Jim Mallan

Personal information
- Date of birth: 25 January 1924
- Place of birth: Govanhill, Scotland
- Date of death: 27 May 1969 (aged 45)
- Position: Right back

Senior career*
- Years: Team / Apps / (Gls)
- Pollok
- 1942–1953: Celtic / 90 / (0)
- 1953–1956: St Mirren / 65 / (0)
- Total:  / 155 / (0)

International career
- 1949: Scottish League XI / 1 / (0)

= Jim Mallan =

Scottish footballer (1924–1969)

James Mallan (25 January 1924 – 27 May 1969) was a Scottish footballer who played for Celtic and St Mirren as a defender.

==Career==
Having joined Celtic as a teenager, his time at the club coincided with one of the poorest eras in their history in terms of performances and trophies. He did win the Glasgow Cup in 1948–49, and had also featured regularly for four seasons during World War II which are not counted as official matches.
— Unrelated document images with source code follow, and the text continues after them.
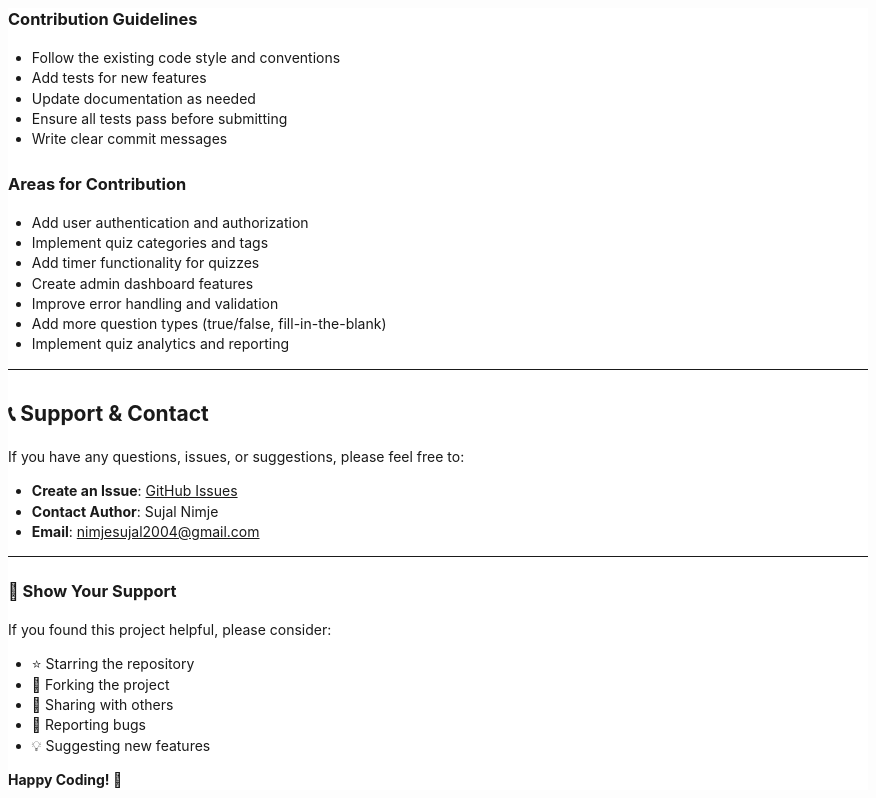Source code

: ### Contribution Guidelines

- Follow the existing code style and conventions
- Add tests for new features
- Update documentation as needed
- Ensure all tests pass before submitting
- Write clear commit messages

### Areas for Contribution

- Add user authentication and authorization
- Implement quiz categories and tags
- Add timer functionality for quizzes
- Create admin dashboard features
- Improve error handling and validation
- Add more question types (true/false, fill-in-the-blank)
- Implement quiz analytics and reporting


---

## 📞 Support & Contact

If you have any questions, issues, or suggestions, please feel free to:

- **Create an Issue**: [GitHub Issues](https://github.com/DevSujal/verto-ase-challenge/issues)
- **Contact Author**: Sujal Nimje
- **Email**: [nimjesujal2004@gmail.com](mailto:nimjesujal2004@gmail.com)

---

### 🌟 Show Your Support

If you found this project helpful, please consider:
- ⭐ Starring the repository
- 🍴 Forking the project
- 📢 Sharing with others
- 🐛 Reporting bugs
- 💡 Suggesting new features

**Happy Coding! 🚀**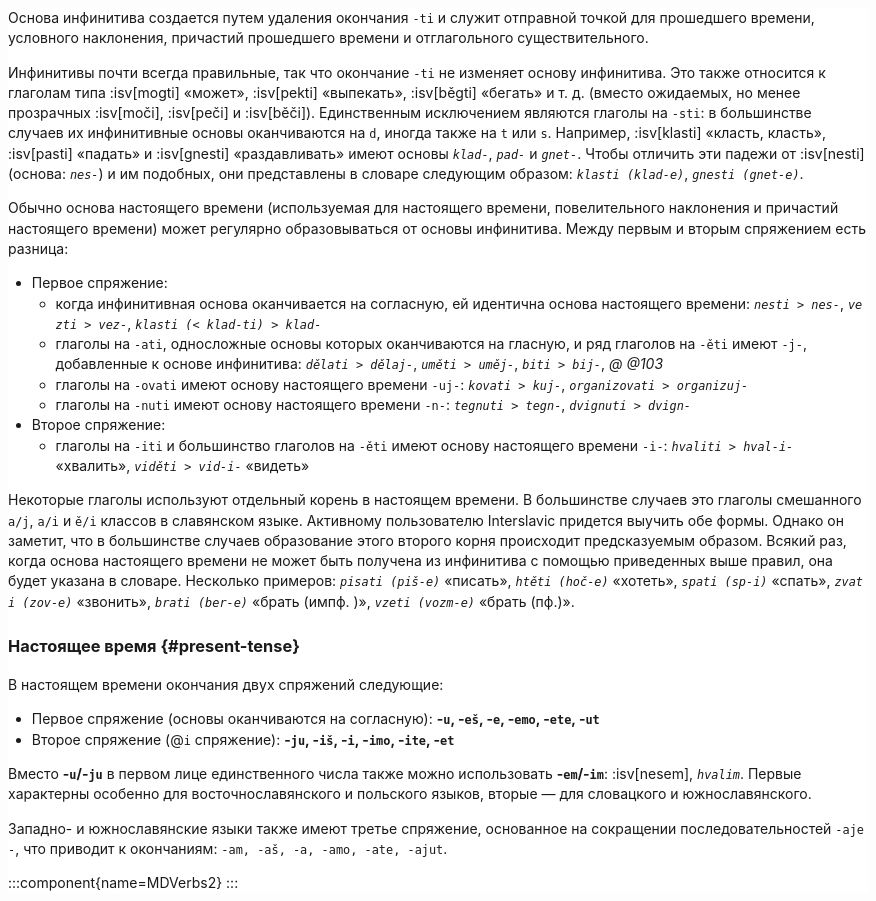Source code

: Основа инфинитива создается путем удаления окончания `-ti` и служит отправной точкой для прошедшего времени, условного наклонения, причастий прошедшего времени и отглагольного существительного.

Инфинитивы почти всегда правильные, так что окончание `-ti` не изменяет основу инфинитива. Это также относится к глаголам типа :isv[mogti] «может», :isv[pekti] «выпекать», :isv[běgti] «бегать» и т. д. (вместо ожидаемых, но менее прозрачных :isv[moči], :isv[peči] и :isv[běči]). Единственным исключением являются глаголы на `-sti`: в большинстве случаев их инфинитивные основы оканчиваются на `d`, иногда также на `t` или `s`. Например, :isv[klasti] «класть, класть», :isv[pasti] «падать» и :isv[gnesti] «раздавливать» имеют основы _`klad-`_, _`pad-`_ и _`gnet-`_. Чтобы отличить эти падежи от :isv[nesti] (основа: _`nes-`_) и им подобных, они представлены в словаре следующим образом: _`klasti (klad-e)`_, _`gnesti (gnet-e)`_.

Обычно основа настоящего времени (используемая для настоящего времени, повелительного наклонения и причастий настоящего времени) может регулярно образовываться от основы инфинитива. Между первым и вторым спряжением есть разница:

- Первое спряжение:
  - когда инфинитивная основа оканчивается на согласную, ей идентична основа настоящего времени: _`nesti > nes-`_, _`vezti > vez-`_, _`klasti (< klad-ti) > klad-`_
  - глаголы на `-ati`, односложные основы которых оканчиваются на гласную, и ряд глаголов на `-ěti` имеют `-j-`, добавленные к основе инфинитива: _`dělati > dělaj-`_, _`uměti > uměj-`_, _`biti > bij-`_, _@ @103_
  - глаголы на `-ovati` имеют основу настоящего времени `-uj-`: _`kovati > kuj-`_, _`organizovati > organizuj-`_
  - глаголы на `-nuti` имеют основу настоящего времени `-n-`: _`tegnuti > tegn-`_, _`dvignuti > dvign-`_
- Второе спряжение:
  - глаголы на `-iti` и большинство глаголов на `-ěti` имеют основу настоящего времени `-i-`: _`hvaliti > hval-i-`_ «хвалить», _`viděti > vid-i-`_ «видеть»

Некоторые глаголы используют отдельный корень в настоящем времени. В большинстве случаев это глаголы смешанного `a/j`, `a/i` и `ě/i` классов в славянском языке. Активному пользователю Interslavic придется выучить обе формы. Однако он заметит, что в большинстве случаев образование этого второго корня происходит предсказуемым образом. Всякий раз, когда основа настоящего времени не может быть получена из инфинитива с помощью приведенных выше правил, она будет указана в словаре. Несколько примеров: _`pisati (piš-e)`_ «писать», _`htěti (hoč-e)`_ «хотеть», _`spati (sp-i)`_ «спать», _`zvati (zov-e)`_ «звонить», _`brati (ber-e)`_ «брать (импф. )», _`vzeti (vozm-e)`_ «брать (пф.)».

### Настоящее время \{#present-tense}

В настоящем времени окончания двух спряжений следующие:

- Первое спряжение (основы оканчиваются на согласную): **-`u`, -`eš`, -`e`, -`emo`, -`ete`, -`ut`**
- Второе спряжение (@`i` спряжение): **-`ju`, -`iš`, -`i`, -`imo`, -`ite`, -`et`**

Вместо **-`u`/-`ju`** в первом лице единственного числа также можно использовать **-`em`/-`im`**: :isv[nesem], _`hvalim`_. Первые характерны особенно для восточнославянского и польского языков, вторые — для словацкого и южнославянского.

Западно- и южнославянские языки также имеют третье спряжение, основанное на сокращении последовательностей `-aje-`, что приводит к окончаниям: `-am, -aš, -a, -amo, -ate, -ajut`.

:::component{name=MDVerbs2}
:::
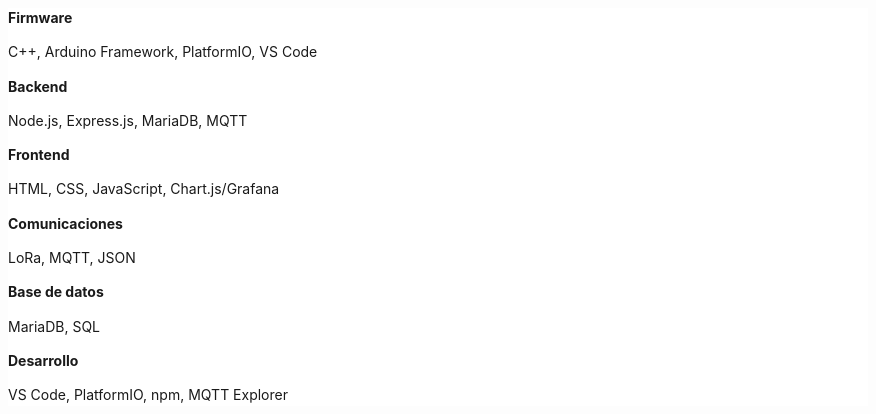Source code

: **Firmware**

C++, Arduino Framework, PlatformIO, VS Code

**Backend**

Node.js, Express.js, MariaDB, MQTT

**Frontend**

HTML, CSS, JavaScript, Chart.js/Grafana

**Comunicaciones**

LoRa, MQTT, JSON

**Base de datos**

MariaDB, SQL

**Desarrollo**

VS Code, PlatformIO, npm, MQTT Explorer

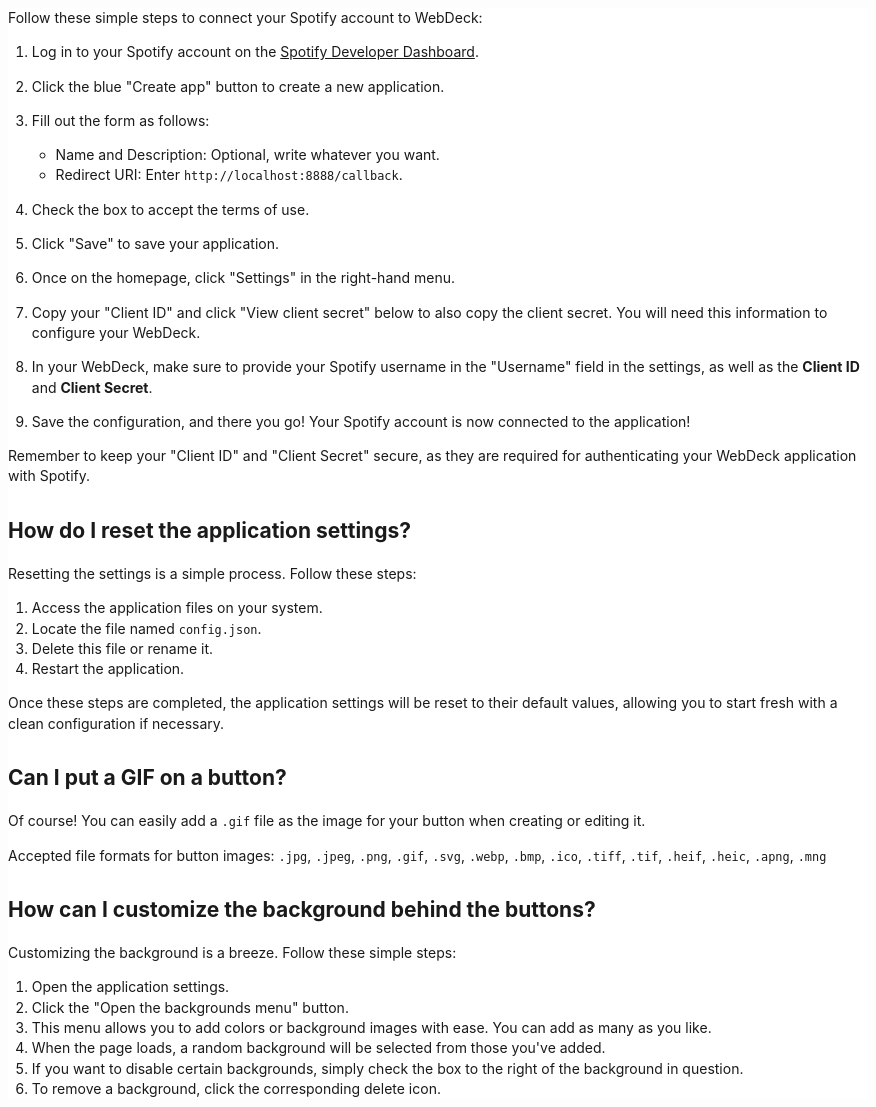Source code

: Follow these simple steps to connect your Spotify account to WebDeck:

1. Log in to your Spotify account on the [Spotify Developer Dashboard](https://developer.spotify.com/dashboard).

2. Click the blue "Create app" button to create a new application.

3. Fill out the form as follows:
   - Name and Description: Optional, write whatever you want.
   - Redirect URI: Enter `http://localhost:8888/callback`.

4. Check the box to accept the terms of use.

5. Click "Save" to save your application.

6. Once on the homepage, click "Settings" in the right-hand menu.

7. Copy your "Client ID" and click "View client secret" below to also copy the client secret. You will need this information to configure your WebDeck.

8. In your WebDeck, make sure to provide your Spotify username in the "Username" field in the settings, as well as the **Client ID** and **Client Secret**.

9. Save the configuration, and there you go! Your Spotify account is now connected to the application!

Remember to keep your "Client ID" and "Client Secret" secure, as they are required for authenticating your WebDeck application with Spotify.


## How do I reset the application settings?

Resetting the settings is a simple process. Follow these steps:

1. Access the application files on your system.
2. Locate the file named `config.json`.
3. Delete this file or rename it.
4. Restart the application.

Once these steps are completed, the application settings will be reset to their default values, allowing you to start fresh with a clean configuration if necessary.


## Can I put a GIF on a button?

Of course! You can easily add a `.gif` file as the image for your button when creating or editing it.

Accepted file formats for button images:
`.jpg`, `.jpeg`, `.png`, `.gif`, `.svg`, `.webp`, `.bmp`, `.ico`, `.tiff`, `.tif`, `.heif`, `.heic`, `.apng`, `.mng`


## How can I customize the background behind the buttons?

Customizing the background is a breeze. Follow these simple steps:

1. Open the application settings.
2. Click the "Open the backgrounds menu" button.
3. This menu allows you to add colors or background images with ease. You can add as many as you like.
4. When the page loads, a random background will be selected from those you've added.
5. If you want to disable certain backgrounds, simply check the box to the right of the background in question.
6. To remove a background, click the corresponding delete icon.
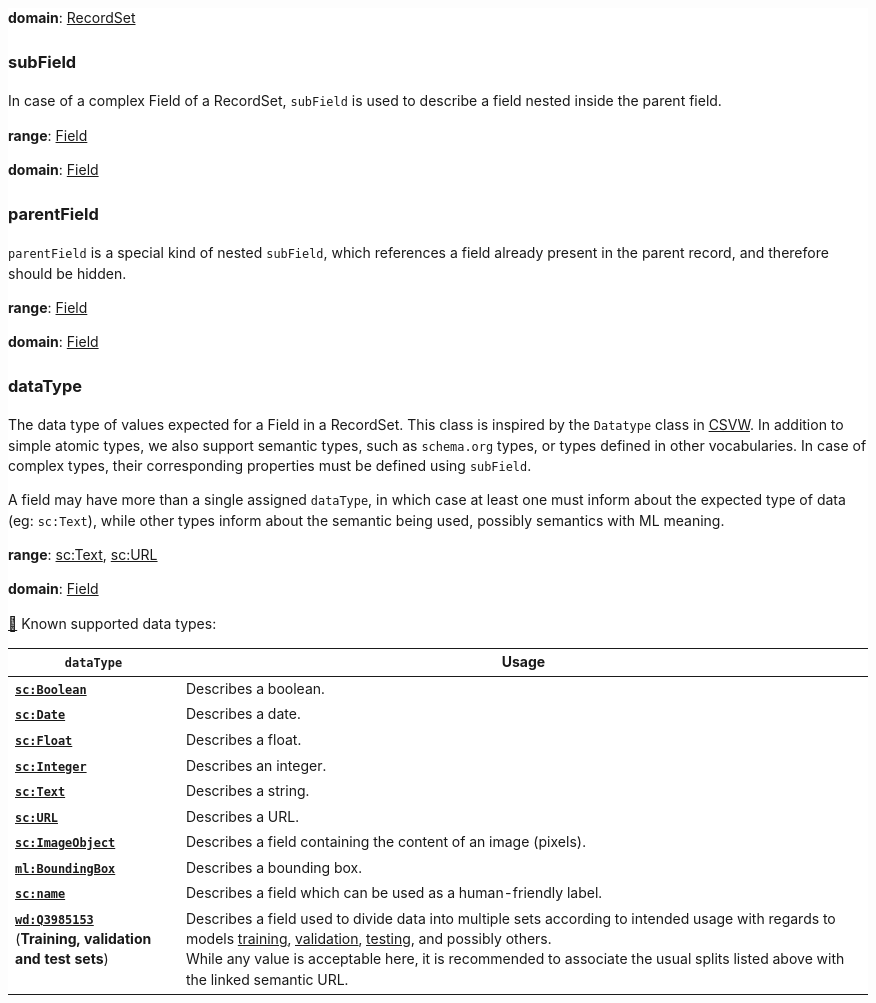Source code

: **domain**:	[RecordSet](#recordset)


### subField

In case of a complex Field of a RecordSet, `subField` is used to describe a
field nested inside the parent field.

**range**:	[Field](#field)

**domain**:	[Field](#field)


### parentField

`parentField` is a special kind of nested `subField`, which references a field
already present in the parent record, and therefore should be hidden.

**range**:	[Field](#field)

**domain**:	[Field](#field)


### dataType

The data type of values expected for a Field in a RecordSet. This class is
inspired by the `Datatype` class in [CSVW](https://csvw.org/). In addition to
simple atomic types, we also support semantic types, such as `schema.org` types,
or types defined in other vocabularies. In case of complex types, their
corresponding properties must be defined using `subField`.

A field may have more than a single assigned `dataType`, in which case at least
one must inform about the expected type of data (eg: `sc:Text`), while other
types inform about the semantic being used, possibly semantics with ML meaning.

**range**:	[sc:Text](https://schema.org/Text), [sc:URL](https://schema.org/URL)

**domain**:	[Field](#field)

[🔗](#known-supported-data-types) Known supported data types:

| `dataType` | Usage |
| -------- | ----- |
| [**`sc:Boolean`**](https://schema.org/Boolean) | Describes a boolean. |
| [**`sc:Date`**](https://schema.org/Date) | Describes a date. |
| [**`sc:Float`**](https://schema.org/Float) | Describes a float. |
| [**`sc:Integer`**](https://schema.org/Integer) | Describes an integer. |
| [**`sc:Text`**](https://schema.org/Text) | Describes a string. |
| [**`sc:URL`**](https://schema.org/ImageObject) | Describes a URL. |
| [**`sc:ImageObject`**](https://schema.org/ImageObject) | Describes a field containing the content of an image (pixels). |
| [**`ml:BoundingBox`**](http://mlcommons.org/schema/BoundingBox) | Describes a bounding box. |
| [**`sc:name`**](https://schema.org/name) | Describes a field which can be used as a human-friendly label. |
| [**`wd:Q3985153`**](https://www.wikidata.org/wiki/Q3985153) <br/>(**Training, validation and test sets**) | Describes a field used to divide data into multiple sets according to intended usage with regards to models [training](https://mlcommons.org/definitions/training_split), [validation](https://mlcommons.org/definitions/validation_split), [testing](https://mlcommons.org/definitions/test_split), and possibly others. <br/>While any value is acceptable here, it is recommended to associate the usual splits listed above with the linked semantic URL.

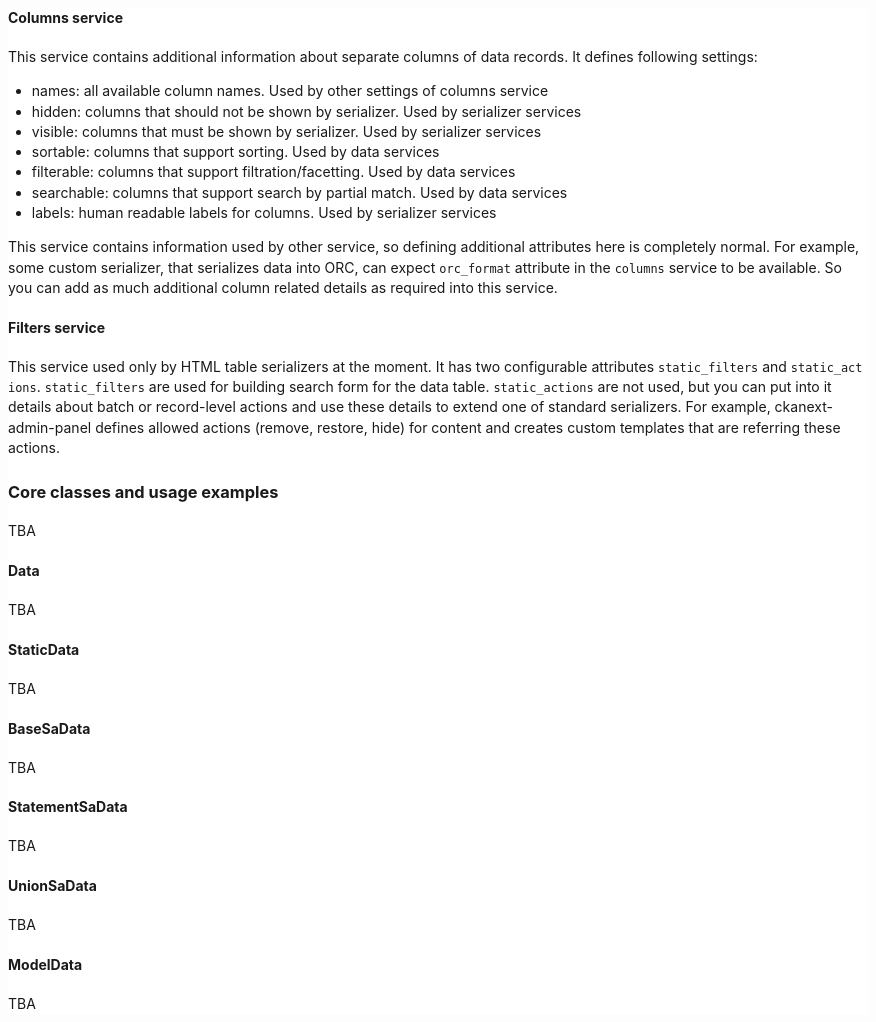 #### Columns service

This service contains additional information about separate columns of data
records. It defines following settings:

* names: all available column names. Used by other settings of columns service
* hidden: columns that should not be shown by serializer. Used by serializer
  services
* visible: columns that must be shown by serializer. Used by serializer
  services
* sortable: columns that support sorting. Used by data services
* filterable: columns that support filtration/facetting. Used by data services
* searchable: columns that support search by partial match. Used by data
  services
* labels: human readable labels for columns. Used by serializer services

This service contains information used by other service, so defining additional
attributes here is completely normal. For example, some custom serializer, that
serializes data into ORC, can expect `orc_format` attribute in the `columns`
service to be available. So you can add as much additional column related
details as required into this service.

#### Filters service

This service used only by HTML table serializers at the moment. It has two
configurable attributes `static_filters` and `static_actions`. `static_filters`
are used for building search form for the data table. `static_actions` are not
used, but you can put into it details about batch or record-level actions and
use these details to extend one of standard serializers. For example,
ckanext-admin-panel defines allowed actions (remove, restore, hide) for content
and creates custom templates that are referring these actions.


### Core classes and usage examples

TBA

#### Data
TBA

#### StaticData
TBA

#### BaseSaData
TBA

#### StatementSaData
TBA

#### UnionSaData
TBA

#### ModelData
TBA
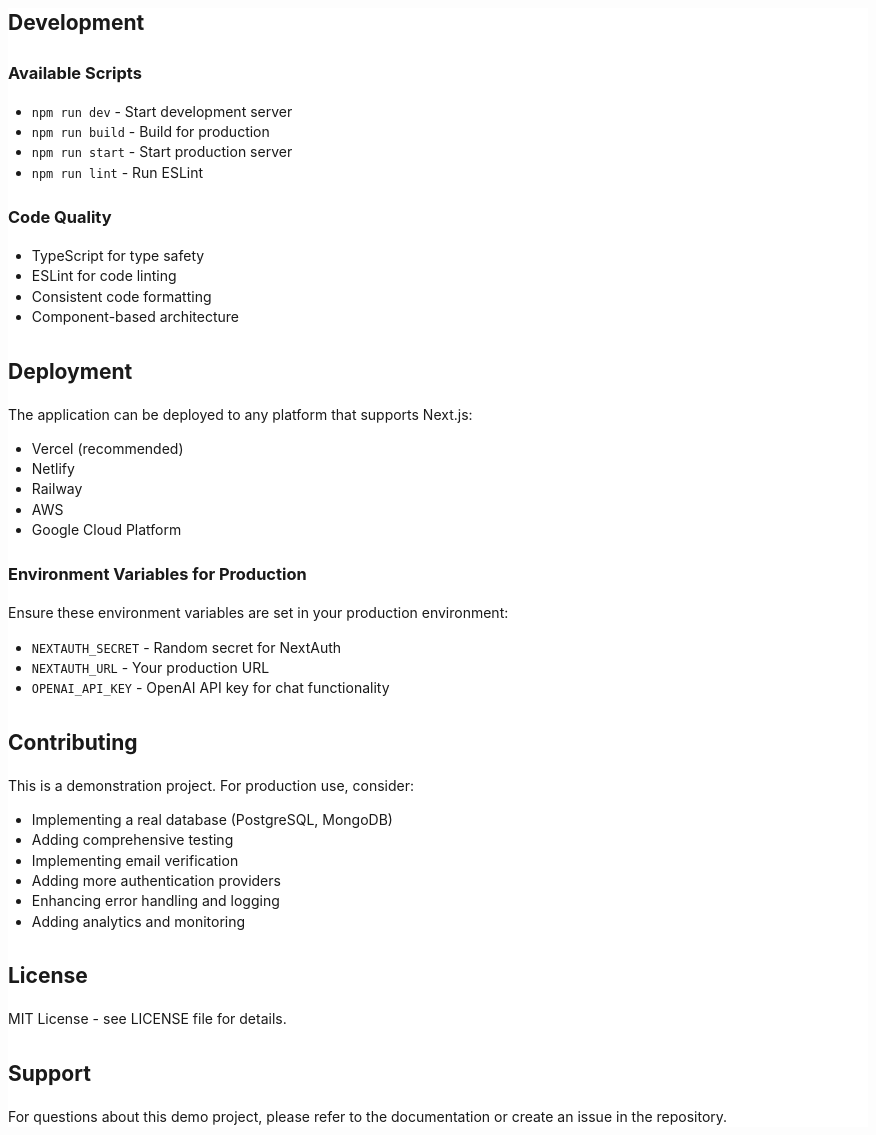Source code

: ## Development

### Available Scripts

- `npm run dev` - Start development server
- `npm run build` - Build for production
- `npm run start` - Start production server
- `npm run lint` - Run ESLint

### Code Quality

- TypeScript for type safety
- ESLint for code linting
- Consistent code formatting
- Component-based architecture

## Deployment

The application can be deployed to any platform that supports Next.js:

- Vercel (recommended)
- Netlify
- Railway
- AWS
- Google Cloud Platform

### Environment Variables for Production

Ensure these environment variables are set in your production environment:

- `NEXTAUTH_SECRET` - Random secret for NextAuth
- `NEXTAUTH_URL` - Your production URL
- `OPENAI_API_KEY` - OpenAI API key for chat functionality

## Contributing

This is a demonstration project. For production use, consider:

- Implementing a real database (PostgreSQL, MongoDB)
- Adding comprehensive testing
- Implementing email verification
- Adding more authentication providers
- Enhancing error handling and logging
- Adding analytics and monitoring

## License

MIT License - see LICENSE file for details.

## Support

For questions about this demo project, please refer to the documentation or create an issue in the repository.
At the end of that period he was sent off in a controversial 1946 Victory Cup match against Rangers which led to a lengthy suspension from the Scottish Football Association, so he was not able to make his Scottish Football League debut until December 1946.

He was selected for the Scottish League XI once, in 1949, but was criticised for his performance in a 3–0 defeat to the Football League XI, which he felt was unjust.

At St Mirren, he was responsible for scoring an own goal in the 1955 Scottish League Cup Final against Aberdeen, who went on to win the match 2–1. He retired from playing at the end of the season, and later ran a public house in Paisley. He died in 1969, aged 45.

==Personal life==
Jimmy was the first of four generations of Mallan men to play football to a high level. His son, also Jimmy, played Junior football as a striker, scoring a hat-trick for Johnstone Burgh in the 1964 Scottish Junior Cup final. His grandson Stevie, a striker born in 1967, played for several Scottish Football League clubs in the 1990s, and after moving to Junior football in his mid-30s, played for several more years and appeared in the 2011 Scottish Junior Cup Final at the age of 44. His great-grandson, also Stevie, born in 1996, made his debut as a midfielder for St Mirren in November 2014 and played 100 games for the club before moving to England, later signing for Hibernian.